Stored records:
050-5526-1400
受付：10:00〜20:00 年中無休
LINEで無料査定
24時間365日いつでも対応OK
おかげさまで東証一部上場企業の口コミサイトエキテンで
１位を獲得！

__ACTIVITY__. Can you switch "無料査定" to "無料見積もり" wherever it appears in the entries and give the lines again with nothing else changed?

__THE ANSWER__.
050-5526-1400
受付：10:00〜20:00 年中無休
LINEで無料見積もり
24時間365日いつでも対応OK
おかげさまで東証一部上場企業の口コミサイトエキテンで
１位を獲得！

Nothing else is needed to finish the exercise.